Credit: CORBIS

Like bacteria, archaea reproduce asexually and can exchange DNA through lateral gene transfer (LGT). Distinct lineages or 'species' are maintained owing to the presence of barriers to LGT, such as geographic isolation, genetic incompatibility or physical restraints on DNA transfer. However, writing in Current Biology, Naor et al. now show that halophilic archaea can form interspecies cell fusions that enable homologous recombination between distinct species.

Interspecies fusion overcomes the physical barrier to LGT

Cells of the archaeon Haloferax volcanii can fuse to form a heterodiploid, providing an opportunity for homologous recombination to occur between the two chromosomes before the cells separate to form haploids again. This process can occasionally result in the formation of hybrids of the parent strains. Interestingly, previous studies have shown that H. volcanii can exchange plasmids with Haloferax mediterranei, although the mechanism behind this exchange was unclear. To test whether the two species can form interspecies heterodiploid fusions, the authors carried out mating experiments between a trpA strain of H. mediterranei and an hdrB strain of H. volcanii (lacking Trp synthase α-chain and dihydrofolate reductase, respectively), and then plated the cells on medium lacking Trp and thymidine to select for heterodiploids.
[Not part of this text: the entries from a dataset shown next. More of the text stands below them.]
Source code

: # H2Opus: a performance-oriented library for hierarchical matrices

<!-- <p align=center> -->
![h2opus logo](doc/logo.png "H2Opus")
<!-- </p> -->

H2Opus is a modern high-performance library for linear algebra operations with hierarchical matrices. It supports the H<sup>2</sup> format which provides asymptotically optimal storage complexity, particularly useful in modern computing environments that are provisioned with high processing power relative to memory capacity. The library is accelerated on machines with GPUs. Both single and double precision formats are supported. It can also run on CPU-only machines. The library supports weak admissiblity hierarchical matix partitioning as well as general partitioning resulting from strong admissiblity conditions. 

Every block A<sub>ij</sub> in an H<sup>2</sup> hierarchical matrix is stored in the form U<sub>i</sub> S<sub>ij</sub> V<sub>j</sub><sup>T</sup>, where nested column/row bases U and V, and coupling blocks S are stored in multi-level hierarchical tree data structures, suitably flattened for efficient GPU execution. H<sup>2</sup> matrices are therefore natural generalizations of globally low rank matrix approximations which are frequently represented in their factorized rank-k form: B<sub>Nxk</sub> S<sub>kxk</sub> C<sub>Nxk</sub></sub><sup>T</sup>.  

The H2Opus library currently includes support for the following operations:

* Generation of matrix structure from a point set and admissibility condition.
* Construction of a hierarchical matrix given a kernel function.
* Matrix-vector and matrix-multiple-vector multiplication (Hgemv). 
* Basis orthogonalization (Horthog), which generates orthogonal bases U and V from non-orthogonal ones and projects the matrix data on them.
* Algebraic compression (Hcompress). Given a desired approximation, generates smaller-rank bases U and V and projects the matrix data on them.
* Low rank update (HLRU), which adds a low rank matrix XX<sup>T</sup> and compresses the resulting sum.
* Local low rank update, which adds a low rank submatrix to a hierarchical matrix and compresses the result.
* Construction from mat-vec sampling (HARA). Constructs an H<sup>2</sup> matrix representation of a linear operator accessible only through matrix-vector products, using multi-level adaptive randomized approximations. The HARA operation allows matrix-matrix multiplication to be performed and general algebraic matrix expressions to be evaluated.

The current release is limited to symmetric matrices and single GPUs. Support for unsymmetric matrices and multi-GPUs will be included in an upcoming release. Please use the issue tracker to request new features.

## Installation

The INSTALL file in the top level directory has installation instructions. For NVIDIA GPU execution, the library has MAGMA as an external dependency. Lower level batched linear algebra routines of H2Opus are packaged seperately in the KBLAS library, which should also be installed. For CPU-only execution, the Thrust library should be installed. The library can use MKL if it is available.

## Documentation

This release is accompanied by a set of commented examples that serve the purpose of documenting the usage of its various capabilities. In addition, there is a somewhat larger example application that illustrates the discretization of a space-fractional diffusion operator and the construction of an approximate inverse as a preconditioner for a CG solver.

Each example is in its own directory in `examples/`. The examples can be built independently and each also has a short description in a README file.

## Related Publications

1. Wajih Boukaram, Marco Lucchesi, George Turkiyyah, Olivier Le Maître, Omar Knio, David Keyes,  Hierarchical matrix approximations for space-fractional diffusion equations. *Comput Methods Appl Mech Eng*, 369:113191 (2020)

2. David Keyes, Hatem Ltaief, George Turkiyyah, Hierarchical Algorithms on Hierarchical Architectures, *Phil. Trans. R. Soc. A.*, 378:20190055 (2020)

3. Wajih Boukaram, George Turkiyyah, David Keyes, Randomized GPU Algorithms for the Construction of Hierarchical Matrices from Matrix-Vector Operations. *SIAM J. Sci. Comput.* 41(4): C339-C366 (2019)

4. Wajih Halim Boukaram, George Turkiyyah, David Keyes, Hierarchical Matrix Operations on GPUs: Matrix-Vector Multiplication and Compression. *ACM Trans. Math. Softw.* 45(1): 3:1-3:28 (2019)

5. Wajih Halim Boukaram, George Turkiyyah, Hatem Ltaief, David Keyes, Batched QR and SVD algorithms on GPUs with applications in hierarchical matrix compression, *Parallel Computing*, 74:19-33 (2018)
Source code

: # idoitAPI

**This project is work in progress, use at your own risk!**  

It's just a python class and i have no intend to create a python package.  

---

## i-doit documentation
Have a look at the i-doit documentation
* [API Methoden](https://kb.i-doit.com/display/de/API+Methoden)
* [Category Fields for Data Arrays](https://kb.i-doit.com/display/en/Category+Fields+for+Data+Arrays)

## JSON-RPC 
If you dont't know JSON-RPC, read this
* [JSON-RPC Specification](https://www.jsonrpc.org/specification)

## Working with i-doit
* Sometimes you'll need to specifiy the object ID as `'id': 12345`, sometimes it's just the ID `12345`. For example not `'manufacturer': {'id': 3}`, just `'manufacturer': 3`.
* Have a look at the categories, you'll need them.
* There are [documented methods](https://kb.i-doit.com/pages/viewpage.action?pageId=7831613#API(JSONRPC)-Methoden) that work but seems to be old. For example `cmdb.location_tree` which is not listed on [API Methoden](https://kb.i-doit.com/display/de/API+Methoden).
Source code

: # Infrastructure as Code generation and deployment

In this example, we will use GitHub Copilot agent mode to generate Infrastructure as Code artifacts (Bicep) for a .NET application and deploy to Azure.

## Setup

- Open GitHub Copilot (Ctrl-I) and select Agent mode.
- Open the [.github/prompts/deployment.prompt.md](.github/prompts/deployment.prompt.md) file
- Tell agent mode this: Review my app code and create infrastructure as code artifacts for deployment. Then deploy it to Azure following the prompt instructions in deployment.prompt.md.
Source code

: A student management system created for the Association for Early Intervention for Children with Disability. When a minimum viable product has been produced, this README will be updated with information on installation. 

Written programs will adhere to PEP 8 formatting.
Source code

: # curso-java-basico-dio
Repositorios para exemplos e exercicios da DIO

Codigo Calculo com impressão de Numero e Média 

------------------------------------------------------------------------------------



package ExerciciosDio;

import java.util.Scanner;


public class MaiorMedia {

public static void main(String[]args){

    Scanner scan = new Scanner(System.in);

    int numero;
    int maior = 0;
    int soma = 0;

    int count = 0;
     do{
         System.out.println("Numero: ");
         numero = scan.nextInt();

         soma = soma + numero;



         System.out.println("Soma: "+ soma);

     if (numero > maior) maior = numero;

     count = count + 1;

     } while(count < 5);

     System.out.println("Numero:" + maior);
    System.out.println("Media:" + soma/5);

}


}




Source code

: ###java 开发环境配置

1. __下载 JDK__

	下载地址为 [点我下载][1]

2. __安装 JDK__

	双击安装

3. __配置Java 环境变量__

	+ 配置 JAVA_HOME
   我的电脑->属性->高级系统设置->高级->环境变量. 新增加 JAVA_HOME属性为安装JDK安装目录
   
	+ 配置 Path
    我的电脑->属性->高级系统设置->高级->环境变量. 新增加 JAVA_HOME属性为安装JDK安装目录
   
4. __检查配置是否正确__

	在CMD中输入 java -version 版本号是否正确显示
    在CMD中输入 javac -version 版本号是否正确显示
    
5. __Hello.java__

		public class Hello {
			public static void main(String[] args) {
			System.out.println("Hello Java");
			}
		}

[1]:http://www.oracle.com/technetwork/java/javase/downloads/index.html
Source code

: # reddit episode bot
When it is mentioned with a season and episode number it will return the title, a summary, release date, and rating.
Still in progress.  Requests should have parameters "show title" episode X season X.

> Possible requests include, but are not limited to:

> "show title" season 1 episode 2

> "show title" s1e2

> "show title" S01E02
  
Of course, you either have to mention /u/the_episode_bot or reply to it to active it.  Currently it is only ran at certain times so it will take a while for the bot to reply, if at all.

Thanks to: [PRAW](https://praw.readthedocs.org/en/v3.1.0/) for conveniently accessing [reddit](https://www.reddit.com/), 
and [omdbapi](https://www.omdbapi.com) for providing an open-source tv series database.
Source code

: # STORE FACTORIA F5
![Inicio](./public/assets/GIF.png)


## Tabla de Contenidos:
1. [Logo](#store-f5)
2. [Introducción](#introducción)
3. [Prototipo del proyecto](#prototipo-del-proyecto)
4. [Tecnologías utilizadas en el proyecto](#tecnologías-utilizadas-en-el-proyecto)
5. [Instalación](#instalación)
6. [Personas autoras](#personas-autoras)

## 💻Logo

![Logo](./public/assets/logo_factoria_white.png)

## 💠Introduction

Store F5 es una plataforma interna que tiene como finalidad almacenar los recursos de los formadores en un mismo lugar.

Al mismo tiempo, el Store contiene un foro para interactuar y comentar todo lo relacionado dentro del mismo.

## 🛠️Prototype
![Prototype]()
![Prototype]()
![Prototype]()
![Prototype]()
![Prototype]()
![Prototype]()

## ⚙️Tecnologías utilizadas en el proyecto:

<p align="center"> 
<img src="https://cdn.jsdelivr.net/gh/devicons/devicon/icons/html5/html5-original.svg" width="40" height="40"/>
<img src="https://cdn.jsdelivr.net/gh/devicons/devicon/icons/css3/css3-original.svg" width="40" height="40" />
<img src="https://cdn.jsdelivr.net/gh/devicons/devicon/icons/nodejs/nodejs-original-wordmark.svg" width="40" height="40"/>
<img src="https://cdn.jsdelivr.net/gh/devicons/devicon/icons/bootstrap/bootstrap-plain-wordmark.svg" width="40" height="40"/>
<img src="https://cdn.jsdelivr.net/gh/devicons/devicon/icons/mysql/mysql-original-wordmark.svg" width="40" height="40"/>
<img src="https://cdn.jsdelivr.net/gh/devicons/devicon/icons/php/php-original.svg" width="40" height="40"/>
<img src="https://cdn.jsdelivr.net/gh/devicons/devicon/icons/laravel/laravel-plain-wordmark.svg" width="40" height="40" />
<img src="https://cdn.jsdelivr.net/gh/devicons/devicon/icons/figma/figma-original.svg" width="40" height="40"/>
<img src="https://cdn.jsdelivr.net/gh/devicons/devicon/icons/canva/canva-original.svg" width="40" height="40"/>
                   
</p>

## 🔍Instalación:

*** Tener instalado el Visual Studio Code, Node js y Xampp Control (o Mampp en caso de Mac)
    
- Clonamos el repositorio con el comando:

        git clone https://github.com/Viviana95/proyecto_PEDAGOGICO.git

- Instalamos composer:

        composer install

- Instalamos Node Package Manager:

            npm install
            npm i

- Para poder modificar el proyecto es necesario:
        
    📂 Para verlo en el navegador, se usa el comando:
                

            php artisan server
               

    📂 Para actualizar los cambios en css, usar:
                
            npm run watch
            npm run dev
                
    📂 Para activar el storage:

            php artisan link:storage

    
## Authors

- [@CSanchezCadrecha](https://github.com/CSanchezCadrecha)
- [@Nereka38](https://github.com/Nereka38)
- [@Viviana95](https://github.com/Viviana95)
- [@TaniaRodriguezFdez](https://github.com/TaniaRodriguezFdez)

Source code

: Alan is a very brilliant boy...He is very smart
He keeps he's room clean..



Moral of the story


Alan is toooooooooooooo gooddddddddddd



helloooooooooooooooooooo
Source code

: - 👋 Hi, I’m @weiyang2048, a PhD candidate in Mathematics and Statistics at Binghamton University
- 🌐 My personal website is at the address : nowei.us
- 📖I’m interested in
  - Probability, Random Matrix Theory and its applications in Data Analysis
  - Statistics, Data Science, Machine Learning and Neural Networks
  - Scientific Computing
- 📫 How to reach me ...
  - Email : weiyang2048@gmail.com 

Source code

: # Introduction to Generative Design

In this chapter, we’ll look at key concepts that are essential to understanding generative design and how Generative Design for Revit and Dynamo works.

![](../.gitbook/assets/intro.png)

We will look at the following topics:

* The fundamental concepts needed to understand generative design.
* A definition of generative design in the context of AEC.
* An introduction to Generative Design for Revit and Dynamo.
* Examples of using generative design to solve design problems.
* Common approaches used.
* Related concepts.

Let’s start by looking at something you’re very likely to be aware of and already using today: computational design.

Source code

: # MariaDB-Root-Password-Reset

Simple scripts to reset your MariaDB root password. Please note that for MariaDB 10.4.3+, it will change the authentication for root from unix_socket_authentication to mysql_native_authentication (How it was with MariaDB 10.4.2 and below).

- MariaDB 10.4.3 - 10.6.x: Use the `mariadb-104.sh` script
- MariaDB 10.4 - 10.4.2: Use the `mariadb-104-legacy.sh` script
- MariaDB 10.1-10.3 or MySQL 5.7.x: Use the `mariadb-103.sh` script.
Using either a PCR-based approach or a plasmid-based assay to monitor the ploidy of the resultant cells, the authors found that interspecies fusions occurred at a frequency that was within one order of magnitude lower than the frequency of intraspecies fusions between H. volcanii cells, suggesting that such events are relatively common. Interspecies fusion overcomes the physical barrier to LGT, so the authors sought to investigate whether homologous recombination occurs between the two chromosomes in the heterodiploid. They observed that 8% of the haploid progeny of the interspecies heterodiploids were trpA+hdrB+, indicating that homologous recombination between the chromosomes is a fairly frequent event. Genome sequencing revealed that each hybrid contained a single large H. volcanii chromosomal fragment ranging in size from 310 kb to 530 kb, with the remainder of the genome coming from H. mediterranei. Interestingly, most of the sites of recombination appeared to be nonrandom, with sequence identity at these sites being higher than the average 86.6% nucleotide sequence identity observed in the coding regions of the genes shared between the two species. In particular, two of the recombination sites coincided with tRNA genes that are highly conserved between the two species.

Taken together, these findings suggest that the physical and genetic barriers to LGT between Haloferax spp. are fairly low and that geographical factors may therefore have a more important role than these other barriers when it comes to speciation of halophilic archaea.